* **What to produce**
Copy every line that holds the string "اطلاعات" from the data below.

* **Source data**
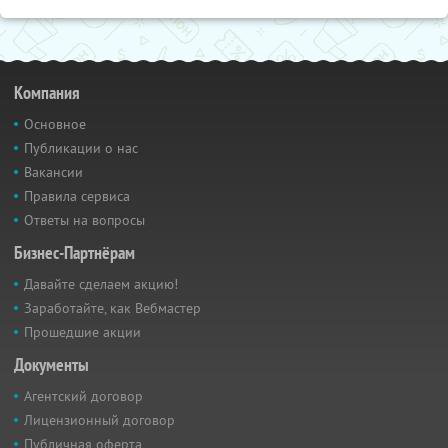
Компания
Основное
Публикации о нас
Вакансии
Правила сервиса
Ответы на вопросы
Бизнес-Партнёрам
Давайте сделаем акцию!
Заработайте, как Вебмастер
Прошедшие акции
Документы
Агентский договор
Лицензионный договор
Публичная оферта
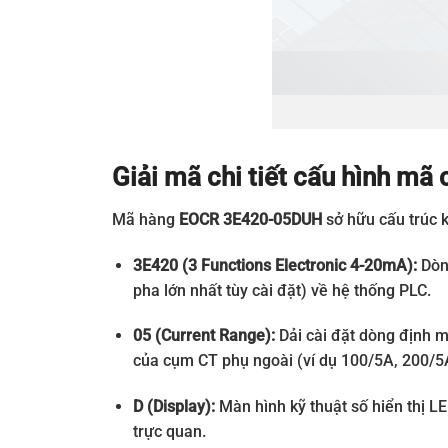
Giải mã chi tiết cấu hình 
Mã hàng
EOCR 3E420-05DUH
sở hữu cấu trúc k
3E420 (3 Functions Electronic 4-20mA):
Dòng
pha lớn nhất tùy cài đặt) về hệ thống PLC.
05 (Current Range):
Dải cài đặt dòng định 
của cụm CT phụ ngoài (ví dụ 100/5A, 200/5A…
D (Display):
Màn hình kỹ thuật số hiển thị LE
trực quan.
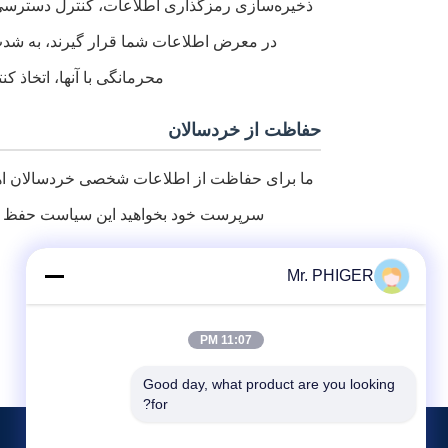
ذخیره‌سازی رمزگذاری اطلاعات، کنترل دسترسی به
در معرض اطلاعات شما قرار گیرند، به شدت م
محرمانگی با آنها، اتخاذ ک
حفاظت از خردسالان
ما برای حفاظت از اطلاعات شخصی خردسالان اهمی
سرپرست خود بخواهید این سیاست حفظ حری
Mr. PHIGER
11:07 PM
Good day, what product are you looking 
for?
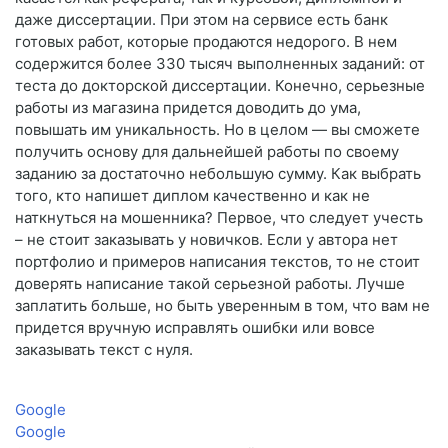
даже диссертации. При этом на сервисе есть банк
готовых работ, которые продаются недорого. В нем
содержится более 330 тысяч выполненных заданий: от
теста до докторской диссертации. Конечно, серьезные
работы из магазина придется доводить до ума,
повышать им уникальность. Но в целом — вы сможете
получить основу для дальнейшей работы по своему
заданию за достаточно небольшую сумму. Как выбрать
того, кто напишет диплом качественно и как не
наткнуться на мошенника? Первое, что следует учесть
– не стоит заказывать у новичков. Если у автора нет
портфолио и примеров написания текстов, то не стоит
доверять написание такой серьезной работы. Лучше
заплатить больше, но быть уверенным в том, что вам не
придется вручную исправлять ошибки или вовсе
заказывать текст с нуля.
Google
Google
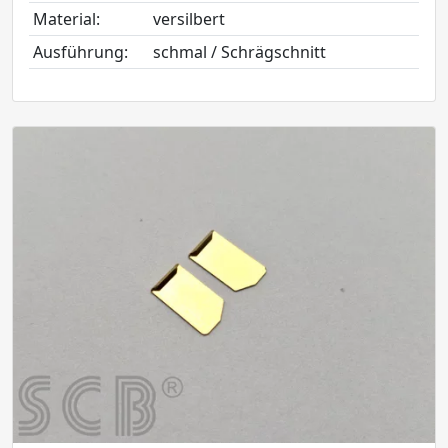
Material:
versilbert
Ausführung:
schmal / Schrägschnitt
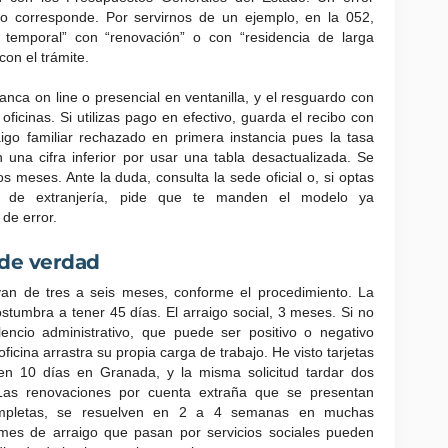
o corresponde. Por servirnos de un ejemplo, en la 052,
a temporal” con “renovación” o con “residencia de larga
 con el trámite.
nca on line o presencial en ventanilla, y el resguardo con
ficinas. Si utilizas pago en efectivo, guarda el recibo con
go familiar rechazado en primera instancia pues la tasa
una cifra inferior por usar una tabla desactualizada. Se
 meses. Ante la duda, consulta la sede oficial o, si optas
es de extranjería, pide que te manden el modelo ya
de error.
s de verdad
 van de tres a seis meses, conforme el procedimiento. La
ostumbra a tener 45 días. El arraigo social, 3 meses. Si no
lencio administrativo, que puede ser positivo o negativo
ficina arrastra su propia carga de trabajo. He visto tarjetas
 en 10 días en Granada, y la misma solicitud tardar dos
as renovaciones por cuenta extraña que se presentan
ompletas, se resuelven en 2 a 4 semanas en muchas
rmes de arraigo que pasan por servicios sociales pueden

* * *

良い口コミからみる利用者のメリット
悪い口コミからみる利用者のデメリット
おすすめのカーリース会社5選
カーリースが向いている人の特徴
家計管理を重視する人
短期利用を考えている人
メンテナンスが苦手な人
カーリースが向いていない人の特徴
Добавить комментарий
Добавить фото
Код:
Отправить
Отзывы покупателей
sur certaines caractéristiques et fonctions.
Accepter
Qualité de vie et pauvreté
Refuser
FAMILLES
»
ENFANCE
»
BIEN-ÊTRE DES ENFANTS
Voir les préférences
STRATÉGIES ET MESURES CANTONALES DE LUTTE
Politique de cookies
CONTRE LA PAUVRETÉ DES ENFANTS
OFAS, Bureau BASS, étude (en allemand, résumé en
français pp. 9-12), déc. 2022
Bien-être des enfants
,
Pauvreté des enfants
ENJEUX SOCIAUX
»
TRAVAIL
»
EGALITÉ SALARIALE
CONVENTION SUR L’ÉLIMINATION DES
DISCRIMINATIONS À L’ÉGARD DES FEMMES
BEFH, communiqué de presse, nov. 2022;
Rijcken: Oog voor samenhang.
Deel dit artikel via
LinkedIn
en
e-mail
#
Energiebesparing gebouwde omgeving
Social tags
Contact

* * *

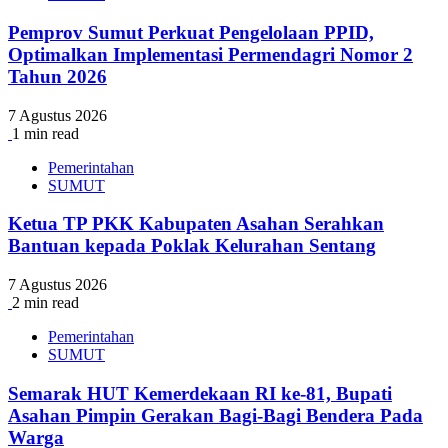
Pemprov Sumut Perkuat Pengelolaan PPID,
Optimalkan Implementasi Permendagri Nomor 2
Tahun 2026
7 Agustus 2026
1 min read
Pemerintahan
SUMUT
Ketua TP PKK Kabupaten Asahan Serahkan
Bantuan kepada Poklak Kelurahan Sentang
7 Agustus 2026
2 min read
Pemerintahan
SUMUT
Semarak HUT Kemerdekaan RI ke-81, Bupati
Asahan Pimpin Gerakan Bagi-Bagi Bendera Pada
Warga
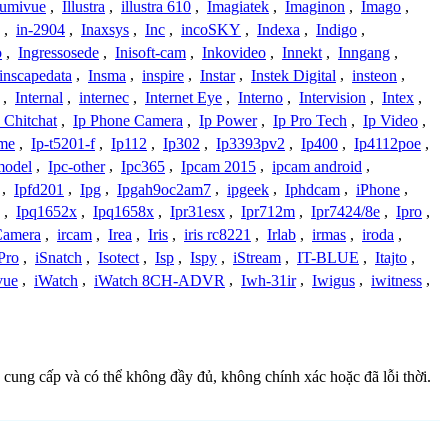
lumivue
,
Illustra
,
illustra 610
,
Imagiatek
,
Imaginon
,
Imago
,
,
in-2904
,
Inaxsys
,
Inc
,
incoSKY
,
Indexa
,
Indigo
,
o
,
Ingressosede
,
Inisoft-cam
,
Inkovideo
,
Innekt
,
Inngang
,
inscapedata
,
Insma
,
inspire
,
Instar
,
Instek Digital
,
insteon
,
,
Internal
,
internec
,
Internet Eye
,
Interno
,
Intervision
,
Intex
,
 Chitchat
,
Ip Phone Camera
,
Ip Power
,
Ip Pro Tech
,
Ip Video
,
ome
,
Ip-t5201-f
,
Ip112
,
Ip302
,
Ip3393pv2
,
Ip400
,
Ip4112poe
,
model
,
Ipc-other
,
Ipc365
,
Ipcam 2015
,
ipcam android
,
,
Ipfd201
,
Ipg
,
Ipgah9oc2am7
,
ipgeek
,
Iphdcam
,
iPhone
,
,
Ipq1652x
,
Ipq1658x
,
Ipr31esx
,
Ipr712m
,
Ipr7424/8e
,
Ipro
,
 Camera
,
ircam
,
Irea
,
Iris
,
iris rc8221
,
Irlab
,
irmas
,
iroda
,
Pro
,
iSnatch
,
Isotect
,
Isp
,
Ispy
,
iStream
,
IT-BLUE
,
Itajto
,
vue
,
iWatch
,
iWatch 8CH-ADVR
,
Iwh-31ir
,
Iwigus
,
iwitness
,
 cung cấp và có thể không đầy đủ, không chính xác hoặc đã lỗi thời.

* **Solution**
ذخیره‌سازی رمزگذاری اطلاعات، کنترل دسترسی به
در معرض اطلاعات شما قرار گیرند، به شدت م
ما برای حفاظت از اطلاعات شخصی خردسالان اهمی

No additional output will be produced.